Another arm of the bank, the International Development Association, focuses on the world's poorest nations.

Other topics on the World Bank's agenda include the reduction of corruption and the promotion of education and healthcare.

What does the World Bank president do?

Think of him as a company chief executive.

Paul Wolfowitz

He is responsible for the day-to-day running of the organisation, overseeing the bank's six regions and managing global operations.

As top dog, the president ensures the smooth running of the World Bank, making sure that everyone in the organisation knows its direction and priorities.

The president also liaises with world leaders to look at ways of cutting poverty and improving social and economic conditions in member states.

But he is forbidden by the bank's charter from taking a political stance.

As well as operational responsibilities, a bank president has a key role as a representative of the world's poorest people.

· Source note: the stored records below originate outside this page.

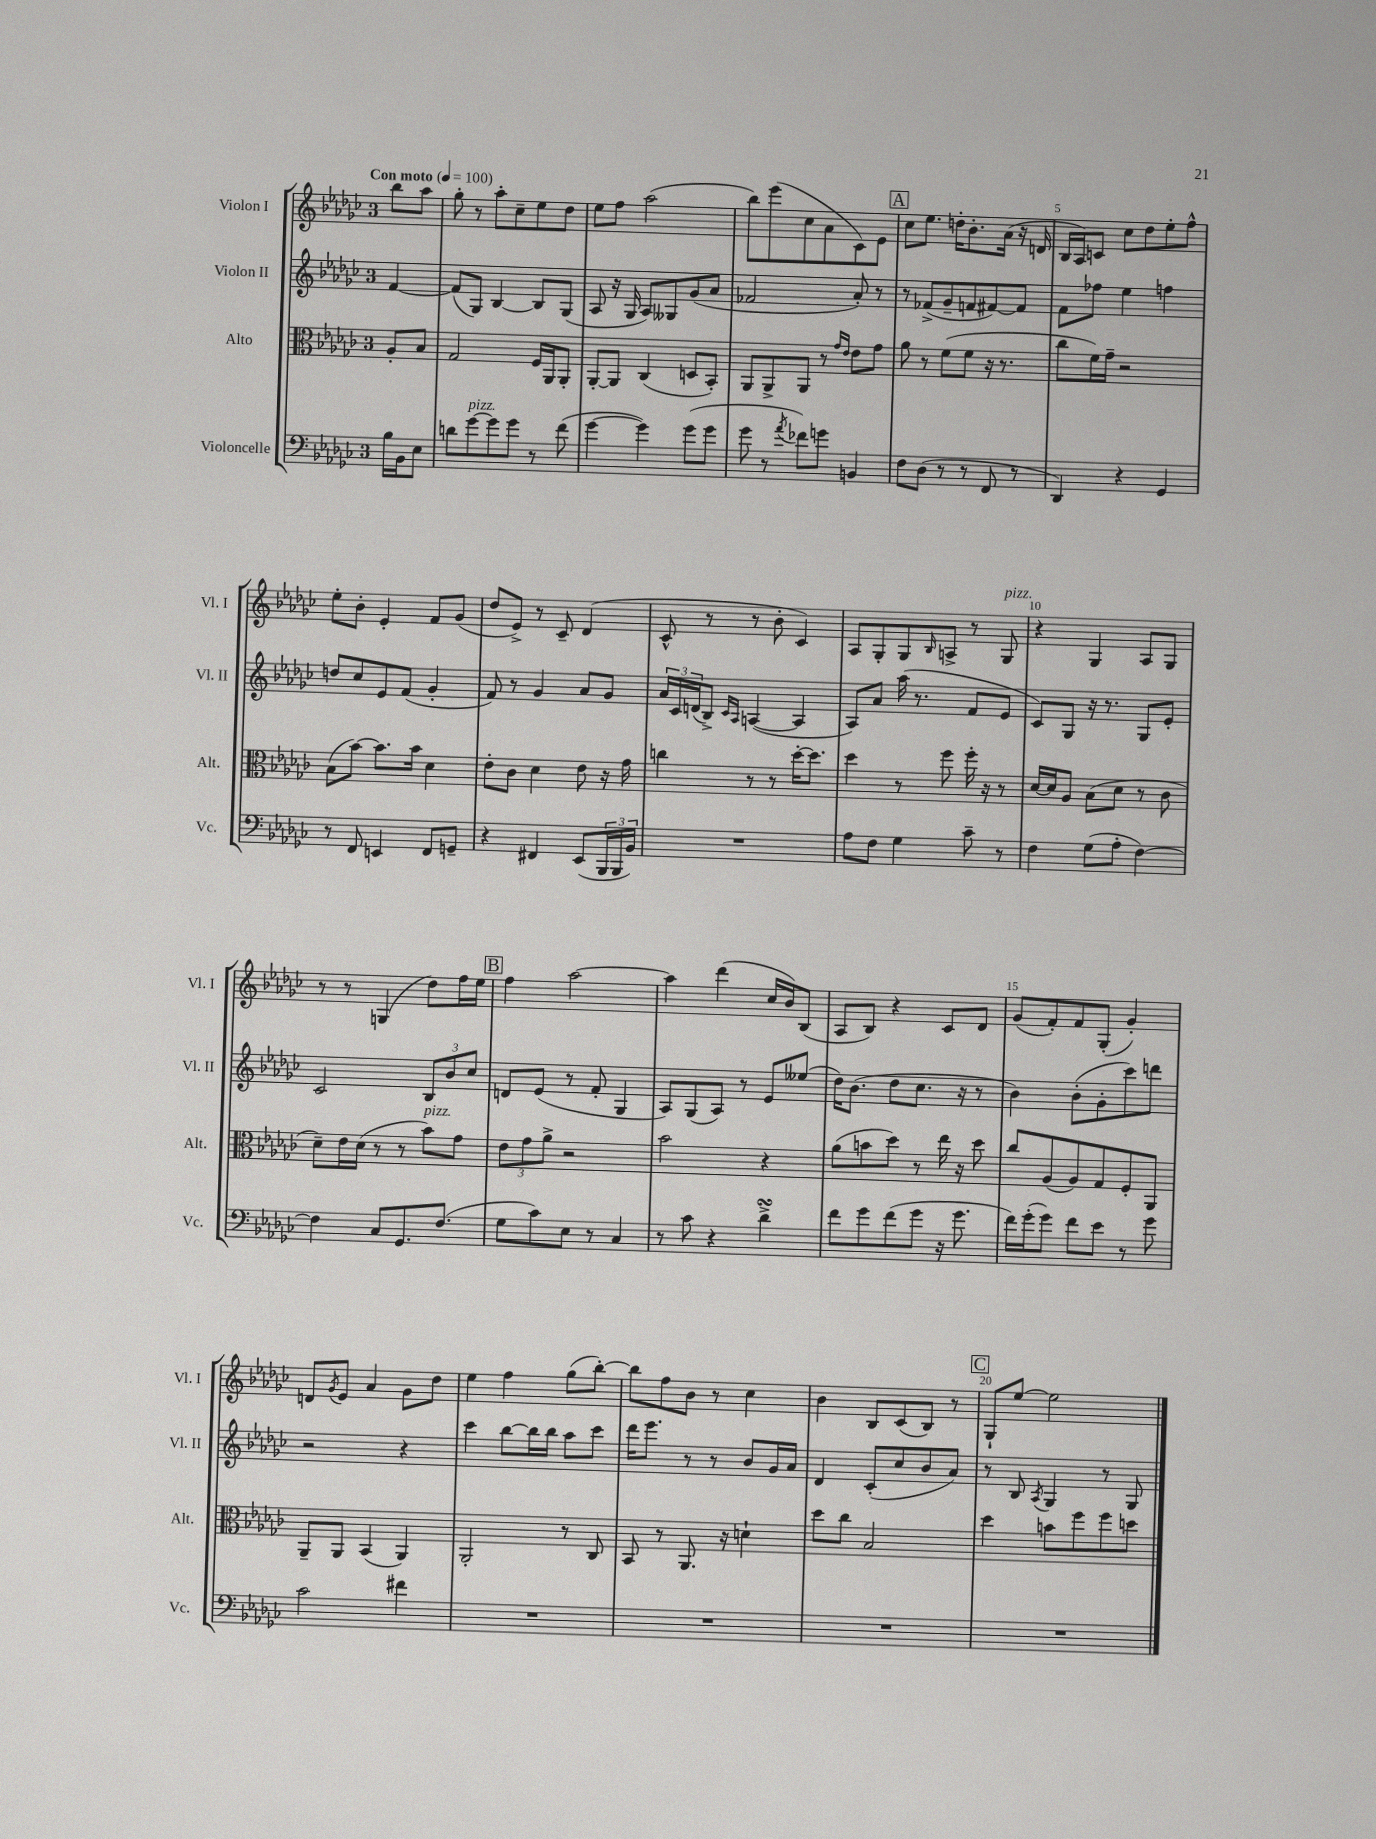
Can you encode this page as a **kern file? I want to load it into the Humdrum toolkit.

**kern	**kern	**kern	**kern
*staff4	*staff3	*staff2	*staff1
*clefF4	*clefC3	*clefG2	*clefG2
*k[b-e-a-d-g-c-]	*k[b-e-a-d-g-c-]	*k[b-e-a-d-g-c-]	*k[b-e-a-d-g-c-]
*M3/4	*M3/4	*M3/4	*M3/4
*MM100	*MM100	*MM100	*MM100
16B-	8A-'	[4f	8bb-
16BB-	.	.	.
8E-	8B-	.	8aa-
=	=	=	=
8d	2G-	(8f]	8gg-'
[8g-	.	8G-)	8r
8g-]	.	[4B-	8aa-'
8g-	.	.	8cc-~
8r	16F	8B-]	8ee-
.	16AA-	.	.
(8f	8AA-'	(8G-	8dd-
=	=	=	=
[4g-	[8AA-'	8A-	8ee-
.	8AA-]	16r	8ff
.	.	16G-	.
4g-])	(4C-	8A-)	(2aa-
.	.	8G--	.
(8g-	8D	(8g-	.
8g-	8BB-')	8a-	.
=	=	=	=
8g-	8AA-	2f-	8bb-)
8r	8AA-^	.	(8eee-
8qa-	.	.	.
8f-)	8AA-	.	8cc-
8g	8r	.	8a-
.	16qqg-	.	.
.	16qqe-	.	.
4BB	8e-	8a-')	8c-)
.	8g-	8r	8e-
=	=	=	=
8F	8a-	8r	8cc-
(8D-	8r	(8f-^	8.ee-
8r	(8f	8g-~	.
.	.	.	16dd'
8r	8f	8f	8.b-'
8FF	16r	[8f#)	.
.	8.r	.	(16a-
8r	.	8f#]	16r
.	.	.	16d
=	=	=	=
4DD-)	8cc-	8f	16B-
.	.	.	16A-)
.	16f)	8ff-	8c
.	16g-~	.	.
4r	2r	4ee-	8cc-
.	.	.	8dd-
4GG-	.	4ff	8ee-'
.	.	.	8ff^^
=	=	=	=
8r	(8B-	8dd	8ee-'
8FF	[8b-)	8cc-	8b-'
4EE	8.b-]	8e-	4e-'
.	.	(8f	.
.	16b-	.	.
8FF	4d-	4g-'	8f
8GG~	.	.	(8g-
=	=	=	=
4r	8e-'	8f)	8dd-
.	8c-	8r	8e-^)
4FF#	4d-	4g-	8r
.	.	.	8c-~
(8EE-	8e-	8a-	(4d-
24BBB-	16r	8g-	.
24BBB-	.	.	.
.	16g-	.	.
24BB-)	.	.	.
=	=	=	=
2.r	4cc	24a-	8c-^^
.	.	24c-	.
.	.	(24d	.
.	.	8B-^)	8r
.	.	16qqc-	.
.	.	16qqA-	.
.	8r	([4A	8r
.	8r	.	8b-'
.	[16dd-'	4A]	4c-)
.	8.dd-]	.	.
=	=	=	=
8A-	4dd-	8A-)	8A-
8F	.	8a-	8G-'
4G-	8r	(16aa-	8G-
.	.	8.r	.
.	.	.	16qqB-
.	8ff	.	8A^
8c-~	16ff'	8f	8r
.	16r	.	.
8r	8r	8e-	8G-
=	=	=	=
4F	[16d-	8c-)	4r
.	16d-]	.	.
.	8A-	8G-	.
(8G-	(8B-	16r	4G-
.	.	8.r	.
8A-'	8d-	.	.
[4F)	8r	8G-	8A-
.	8c-	8e-'	8G-
=	=	=	=
4F]	8d-~)	2c-	8r
.	16e-	.	8r
.	(16d-	.	.
8C-	8r	.	(4G
8.GG-	8r	.	.
.	8b-)	12B-	8dd-)
(8.F	.	.	.
.	.	12b-	.
.	8g-	.	16ff
.	.	12cc-	.
.	.	.	16ee-
=	=	=	=
8G-	12e-	8d	4ff
.	12g-	.	.
8c-)	.	(8e-	.
.	12a-^	.	.
8E-	2r	8r	[2aa-
8r	.	8f'	.
4C-	.	4G-	.
=	=	=	=
8r	2b-	8A-)	4aa-]
8c-	.	(8G-	.
4r	.	8A-)	(4ddd-
.	.	8r	.
4d-^	4r	8e-	16cc-
.	.	.	16b-)
.	.	(8ee--	(8B-
=	=	=	=
8f	(8a-	16dd-)	8A-
.	.	(8.b-	.
8g-	8b	.	8B-)
(8f	8dd-)	8dd-	4r
8g-	8r	8.cc-	.
16r	16ee-	.	8c-
8.g-	16r	16r	.
.	8dd-	8r	8d-
=	=	=	=
16f)	8cc-	4b-)	(8g-
(16g-'	.	.	.
8g-)	(8A-	.	8f')
8f	8A-)	(8b-'	8f
8e-	8G-	8g-'	(8G-'
8r	8F'	8ccc-)	4g-')
8g-	8AA-	8ddd	.
=	=	=	=
2c-	8AA-~	2r	8d
.	.	.	8qg-
.	8AA-	.	8e-
.	(4BB-	.	4a-
4f#	4AA-)	4r	8g-
.	.	.	8dd-
=	=	=	=
2.r	2AA-'	4ccc-	4ee-
.	.	[8bb-	4ff
.	.	16bb-]	.
.	.	16bb-	.
.	8r	8aa-	(8gg-
.	8C-	8ccc-	[8bb-')
=	=	=	=
2.r	8BB-	16ddd-	8bb-]
.	.	8.eee-	.
.	8r	.	8ff
.	8.AA-	8r	8b-
.	.	8r	8r
.	16r	.	.
.	4d`	8b-	4cc-
.	.	16g-	.
.	.	16a-	.
=	=	=	=
2.r	8dd-	4d-	4b-
.	8cc-	.	.
.	2B-	(8c-'	8B-
.	.	8cc-	(8c-
.	.	8b-	8B-)
.	.	8a-)	8r
=	=	=	=
2.r	4dd-	8r	8G-`
.	.	8B-	[8ee-
.	.	8qA-	.
.	8b	4G-	2ee-]
.	8ff	.	.
.	8ff	8r	.
.	8dd	8G-	.
==	==	==	==
*-	*-	*-	*-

Through lobbying and speeches, the president is able to draw attention to the problems faced by developing nations such as unfair trade conditions and crippling debt repayments.

In short, the president is responsible for the strategy and flavour of the World Bank.

Will Mr Wolfowitz be a hard act to follow?

When he took over at the World Bank in 2005 he said that fighting corruption in poor countries was a priority.

He tackled countries whose secretive banking laws allowed corrupt leaders to squirrel away their illicit funds.

But some of his strategies were controversial and he had to make concessions, such as agreeing to engage with governments in countries with severe corruption problems.

Some of the bank's member countries disagreed with the suspension of loans to countries seen as having a corruption problem such as Chad, Congo, Kenya, Ethiopia and Bangladesh.

The new president will have to rebuild trust, especially with those European governments which disliked Mr Wolfowitz for his management style and close links to the Iraq war.

Is the World Bank universally loved?

Far from it.

Campaigners have complained that the low-interest loans and long-term agreements hurt rather than help developing countries.

They add that by making nations dependent on aid, countries such as the US are able to exert extra political pressure in the international arena.